Parque da Sustentabilidade

A concepção das zonas verdes urbanas evoluiu, desde o Jardim Romântico, de origem francesa, geométrico e bem delimitado, ao Parque Verde, de influência anglo-saxónica, que busca o mimetismo da natureza, ao actual conceito de Estrutura Ecológica Urbana, herdeiro do de continuum naturale, que ambiciona penetrar e atravessar a Cidade.

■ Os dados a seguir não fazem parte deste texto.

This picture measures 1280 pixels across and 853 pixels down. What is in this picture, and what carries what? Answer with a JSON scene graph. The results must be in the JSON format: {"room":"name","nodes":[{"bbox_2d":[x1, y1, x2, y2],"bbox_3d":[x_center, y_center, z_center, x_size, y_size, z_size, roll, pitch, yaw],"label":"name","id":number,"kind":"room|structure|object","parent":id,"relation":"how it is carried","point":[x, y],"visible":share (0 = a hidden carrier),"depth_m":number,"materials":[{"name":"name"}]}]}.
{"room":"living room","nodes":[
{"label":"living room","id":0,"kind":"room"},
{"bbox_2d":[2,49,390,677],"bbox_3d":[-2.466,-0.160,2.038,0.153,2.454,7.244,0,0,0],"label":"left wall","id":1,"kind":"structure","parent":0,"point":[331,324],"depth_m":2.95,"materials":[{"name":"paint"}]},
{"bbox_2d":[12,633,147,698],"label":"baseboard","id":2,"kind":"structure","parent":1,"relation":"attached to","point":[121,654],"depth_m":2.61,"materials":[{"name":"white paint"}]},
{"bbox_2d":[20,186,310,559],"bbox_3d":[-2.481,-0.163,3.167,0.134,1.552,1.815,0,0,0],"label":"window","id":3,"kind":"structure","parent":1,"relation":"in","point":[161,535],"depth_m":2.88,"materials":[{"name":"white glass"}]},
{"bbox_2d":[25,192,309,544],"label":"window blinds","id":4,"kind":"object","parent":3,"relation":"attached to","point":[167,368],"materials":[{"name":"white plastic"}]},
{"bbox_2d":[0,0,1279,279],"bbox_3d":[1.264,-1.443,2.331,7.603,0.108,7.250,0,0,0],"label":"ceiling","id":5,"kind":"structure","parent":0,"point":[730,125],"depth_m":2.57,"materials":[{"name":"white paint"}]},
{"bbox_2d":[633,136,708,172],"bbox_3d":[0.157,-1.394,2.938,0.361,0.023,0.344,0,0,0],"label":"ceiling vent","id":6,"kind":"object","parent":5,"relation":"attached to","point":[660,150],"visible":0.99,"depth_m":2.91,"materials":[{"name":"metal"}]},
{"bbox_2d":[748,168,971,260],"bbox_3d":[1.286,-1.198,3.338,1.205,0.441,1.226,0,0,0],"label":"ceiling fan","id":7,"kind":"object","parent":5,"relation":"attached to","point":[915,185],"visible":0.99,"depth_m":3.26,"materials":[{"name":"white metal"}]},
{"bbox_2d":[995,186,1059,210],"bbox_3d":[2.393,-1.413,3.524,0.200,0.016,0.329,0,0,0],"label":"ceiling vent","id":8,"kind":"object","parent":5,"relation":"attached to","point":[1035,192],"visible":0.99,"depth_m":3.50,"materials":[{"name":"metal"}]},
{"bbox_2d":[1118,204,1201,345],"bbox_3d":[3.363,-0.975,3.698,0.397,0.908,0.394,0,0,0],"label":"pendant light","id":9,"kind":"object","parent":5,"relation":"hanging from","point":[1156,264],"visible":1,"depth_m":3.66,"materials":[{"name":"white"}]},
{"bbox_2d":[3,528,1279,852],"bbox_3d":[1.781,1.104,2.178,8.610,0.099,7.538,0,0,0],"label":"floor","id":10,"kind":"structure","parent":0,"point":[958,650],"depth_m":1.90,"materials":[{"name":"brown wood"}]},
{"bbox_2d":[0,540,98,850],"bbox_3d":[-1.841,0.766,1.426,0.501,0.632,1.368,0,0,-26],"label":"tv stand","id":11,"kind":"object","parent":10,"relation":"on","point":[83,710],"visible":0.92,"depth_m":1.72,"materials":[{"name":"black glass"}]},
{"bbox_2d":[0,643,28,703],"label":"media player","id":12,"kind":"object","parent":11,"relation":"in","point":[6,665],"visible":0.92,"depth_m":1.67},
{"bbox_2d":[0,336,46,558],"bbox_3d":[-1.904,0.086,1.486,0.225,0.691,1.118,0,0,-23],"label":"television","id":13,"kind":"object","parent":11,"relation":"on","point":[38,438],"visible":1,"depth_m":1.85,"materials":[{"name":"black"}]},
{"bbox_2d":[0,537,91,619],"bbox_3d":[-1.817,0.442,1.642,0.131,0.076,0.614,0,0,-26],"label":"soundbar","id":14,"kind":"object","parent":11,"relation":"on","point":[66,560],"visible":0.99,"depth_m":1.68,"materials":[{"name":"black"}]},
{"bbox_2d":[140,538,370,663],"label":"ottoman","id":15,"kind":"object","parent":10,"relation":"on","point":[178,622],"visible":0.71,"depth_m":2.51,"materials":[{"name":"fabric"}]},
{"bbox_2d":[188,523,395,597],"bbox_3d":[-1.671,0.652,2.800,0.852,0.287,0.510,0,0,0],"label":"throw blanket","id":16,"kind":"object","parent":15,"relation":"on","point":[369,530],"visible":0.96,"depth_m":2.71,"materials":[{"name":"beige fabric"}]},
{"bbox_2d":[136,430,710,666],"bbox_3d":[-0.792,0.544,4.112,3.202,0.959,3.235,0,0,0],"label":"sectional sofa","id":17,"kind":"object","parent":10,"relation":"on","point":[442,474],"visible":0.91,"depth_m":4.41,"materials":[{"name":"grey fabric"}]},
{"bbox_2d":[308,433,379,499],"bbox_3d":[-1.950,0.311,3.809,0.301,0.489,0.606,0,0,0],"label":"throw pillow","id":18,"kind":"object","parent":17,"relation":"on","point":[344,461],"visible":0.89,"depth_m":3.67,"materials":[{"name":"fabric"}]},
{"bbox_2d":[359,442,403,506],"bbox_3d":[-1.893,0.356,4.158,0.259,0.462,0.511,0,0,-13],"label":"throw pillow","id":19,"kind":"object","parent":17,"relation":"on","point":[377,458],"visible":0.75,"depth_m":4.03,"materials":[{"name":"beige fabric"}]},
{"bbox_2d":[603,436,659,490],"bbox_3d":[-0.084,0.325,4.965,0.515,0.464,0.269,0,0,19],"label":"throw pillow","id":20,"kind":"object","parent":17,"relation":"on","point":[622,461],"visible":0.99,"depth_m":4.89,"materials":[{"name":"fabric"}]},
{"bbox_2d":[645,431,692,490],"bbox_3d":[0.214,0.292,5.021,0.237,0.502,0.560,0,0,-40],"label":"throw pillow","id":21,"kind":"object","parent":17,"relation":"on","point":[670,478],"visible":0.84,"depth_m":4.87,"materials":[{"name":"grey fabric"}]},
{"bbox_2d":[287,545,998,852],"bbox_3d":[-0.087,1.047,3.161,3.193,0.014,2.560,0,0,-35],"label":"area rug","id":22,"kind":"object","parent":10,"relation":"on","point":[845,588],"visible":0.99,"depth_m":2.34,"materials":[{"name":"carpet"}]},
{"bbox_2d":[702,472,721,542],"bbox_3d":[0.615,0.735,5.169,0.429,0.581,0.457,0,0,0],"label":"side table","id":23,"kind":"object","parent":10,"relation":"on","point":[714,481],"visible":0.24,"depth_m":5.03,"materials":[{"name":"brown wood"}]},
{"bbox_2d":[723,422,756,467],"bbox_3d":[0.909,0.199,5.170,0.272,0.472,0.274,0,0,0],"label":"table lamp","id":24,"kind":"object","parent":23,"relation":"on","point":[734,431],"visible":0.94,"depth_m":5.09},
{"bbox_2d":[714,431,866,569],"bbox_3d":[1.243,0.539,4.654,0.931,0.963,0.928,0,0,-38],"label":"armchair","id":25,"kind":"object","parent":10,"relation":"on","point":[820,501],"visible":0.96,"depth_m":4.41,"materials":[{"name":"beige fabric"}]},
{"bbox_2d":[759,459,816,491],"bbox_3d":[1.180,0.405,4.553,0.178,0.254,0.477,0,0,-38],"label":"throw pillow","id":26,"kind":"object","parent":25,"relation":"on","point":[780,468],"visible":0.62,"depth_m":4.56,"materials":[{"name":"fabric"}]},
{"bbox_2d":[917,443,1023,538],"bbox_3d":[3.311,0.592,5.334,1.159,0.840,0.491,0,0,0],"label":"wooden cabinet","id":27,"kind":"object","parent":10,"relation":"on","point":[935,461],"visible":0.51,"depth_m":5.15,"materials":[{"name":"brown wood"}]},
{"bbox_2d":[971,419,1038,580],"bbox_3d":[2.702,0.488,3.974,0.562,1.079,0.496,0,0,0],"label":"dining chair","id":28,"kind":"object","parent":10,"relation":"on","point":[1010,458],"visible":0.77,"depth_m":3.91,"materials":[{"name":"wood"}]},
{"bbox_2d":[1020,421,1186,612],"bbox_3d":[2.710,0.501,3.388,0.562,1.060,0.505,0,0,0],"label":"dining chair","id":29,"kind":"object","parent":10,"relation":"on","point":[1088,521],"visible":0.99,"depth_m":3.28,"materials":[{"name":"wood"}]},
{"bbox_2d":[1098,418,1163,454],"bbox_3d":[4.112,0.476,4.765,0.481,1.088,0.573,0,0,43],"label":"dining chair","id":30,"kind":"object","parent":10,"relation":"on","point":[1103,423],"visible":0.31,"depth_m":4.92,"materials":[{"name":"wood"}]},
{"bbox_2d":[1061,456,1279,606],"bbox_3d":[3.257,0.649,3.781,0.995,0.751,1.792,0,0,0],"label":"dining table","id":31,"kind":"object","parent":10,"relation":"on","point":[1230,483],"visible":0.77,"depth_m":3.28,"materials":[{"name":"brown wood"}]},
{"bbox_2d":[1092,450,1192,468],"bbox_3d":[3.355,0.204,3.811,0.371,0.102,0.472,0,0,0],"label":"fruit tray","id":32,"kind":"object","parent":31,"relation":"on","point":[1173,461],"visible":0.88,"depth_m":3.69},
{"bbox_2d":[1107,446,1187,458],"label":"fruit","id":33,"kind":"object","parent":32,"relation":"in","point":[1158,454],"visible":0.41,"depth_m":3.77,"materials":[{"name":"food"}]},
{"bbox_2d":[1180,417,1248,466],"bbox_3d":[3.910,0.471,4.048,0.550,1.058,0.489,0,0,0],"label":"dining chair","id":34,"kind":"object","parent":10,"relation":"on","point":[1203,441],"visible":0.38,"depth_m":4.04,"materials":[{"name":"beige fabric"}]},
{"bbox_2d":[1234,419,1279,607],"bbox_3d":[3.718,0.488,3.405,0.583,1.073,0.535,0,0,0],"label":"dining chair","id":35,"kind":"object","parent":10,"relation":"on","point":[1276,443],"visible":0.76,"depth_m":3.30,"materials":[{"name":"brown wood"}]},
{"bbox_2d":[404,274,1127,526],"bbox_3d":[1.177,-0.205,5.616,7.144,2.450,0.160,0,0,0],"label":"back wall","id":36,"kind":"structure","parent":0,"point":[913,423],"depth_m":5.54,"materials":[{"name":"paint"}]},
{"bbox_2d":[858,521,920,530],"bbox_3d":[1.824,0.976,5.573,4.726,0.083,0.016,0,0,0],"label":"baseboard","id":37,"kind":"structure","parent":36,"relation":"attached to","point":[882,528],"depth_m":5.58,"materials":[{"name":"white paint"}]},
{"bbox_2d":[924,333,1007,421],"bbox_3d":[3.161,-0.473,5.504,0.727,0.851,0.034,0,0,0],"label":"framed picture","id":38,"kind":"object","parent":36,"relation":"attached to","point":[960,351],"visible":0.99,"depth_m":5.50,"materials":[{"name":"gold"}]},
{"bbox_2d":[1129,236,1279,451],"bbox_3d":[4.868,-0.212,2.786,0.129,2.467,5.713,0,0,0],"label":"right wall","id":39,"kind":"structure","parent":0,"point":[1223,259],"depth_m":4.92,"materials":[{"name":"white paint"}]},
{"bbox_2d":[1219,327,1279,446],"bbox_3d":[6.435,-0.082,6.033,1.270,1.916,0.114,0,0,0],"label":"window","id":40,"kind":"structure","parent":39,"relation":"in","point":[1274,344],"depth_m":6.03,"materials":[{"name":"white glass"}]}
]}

Este conceito de Estrutura Ecológica apresenta um enorme potencial, não apenas numa perspectiva ambiental, mas também para a estruturação, a organização funcional e o desenho das Áreas Urbanas. Para tal, não poderá ocorrer nas traseiras dos edifícios ou em locais dificilmente acessíveis. Terá que associar-se a percursos, especialmente pedonais e cicláveis e deverá confrontar-se com frente edificada, que inclua equipamentos, comércio, restauração. Necessita de ser acessível e perceptível, para que faça parte do mapa mental do homem urbano relativo ao seu habitat. E necessita de ser marginado por funções diversas, para que seja usado e animado e para que ofereça boas condições de segurança.

Esta reflexão vem a propósito de um projecto recente, da Câmara de Aveiro, denominado Parque da Sustentabilidade.

Antes de o comentar, vale a pena referir a situação actual, de enorme potencial, insuficientemente aproveitado:

- o velho jardim público, Parque Infante D. Pedro, jardim romântico com muito valor de uso e patrimonial;

- a noroeste, atravessando a Avenida Artur Ravara, a zona verde pública da Baixa de Santo António, com qualidade, mas enquadrada por traseiras;

- contíguo a esta, o Cais dos Moliceiros que nos conduz ao espaço natural da Ria e ao desafio de a aproveitar para um uso lúdico;

- na outra direcção, a partir do Parque D. Pedro, oportunidade para o prolongar, um interior de quarteirão de dimensão significativa quase livre de edificação;

- na continuidade, do outro lado da Rua dos Bombeiros Velhos, a zona verde do Bairro de Santiago, também esta muto interiorizada, pouco convidativa.

Esta realidade pode ser observada facilmente através de fotografia aérea, mas talvez não seja perceptível à generalidade dos cidadãos, exactamente porque estes espaços não estão organizados em continuidade, estão segregados entre si.

O grande desafio, a grande oportunidade para a Cidade, é justamente o de estabelecer essa continuidade, criando um eixo ecológico, de lazer e de mobilidade pedonal, polarizador de pessoas e de actividades, complementado por atravessamentos transversais.

Analisado o desenho que existe para o local, verifica-se que não só não responde suficientemente a esse desafio como até, se concretizado, iria comprometer gravemente o potencial existente, especialmente porque:

- entre o Parque D. Pedro e a Baixa de Santo António está prevista edificação que impediria uma relação franca entre as duas áreas;

- entre a Baixa de Santo António e o Cais dos Moliceiros está previsto edifício que impediria a relação visual e, portanto, a perceptibilidade do contínuo ambiental;

- o pequeno espaço ainda disponível na Rua das Pombas, que permitiria a ligação à zona verde do Bairro de Santiago, seria destinado a via automóvel, anulando essa possibilidade.

Tive oportunidade de manifestar esta visão, preocupada, a serviços da Câmara Municipal e apraz-me dizer que ela foi registada com atenção, talvez até com concordância, tendo sido encarada a hipótese de eventuais correcções. É justo referir que, nalguns casos, as correcções poderão não ser fáceis, exigem o rompimento com expectativas e até indemnização perante direito adquirido. Mas a verdade é que são possíveis e absolutamente indispensáveis.

Compete-nos insistir com a Câmara, apoiá-la no caminho da criação de um contínuo verde que mereça o nome de Parque da Sustentabilidade, contribuindo significativamente para a melhoria da qualidade de vida urbana e reforçando a afirmação da Cidade de Aveiro.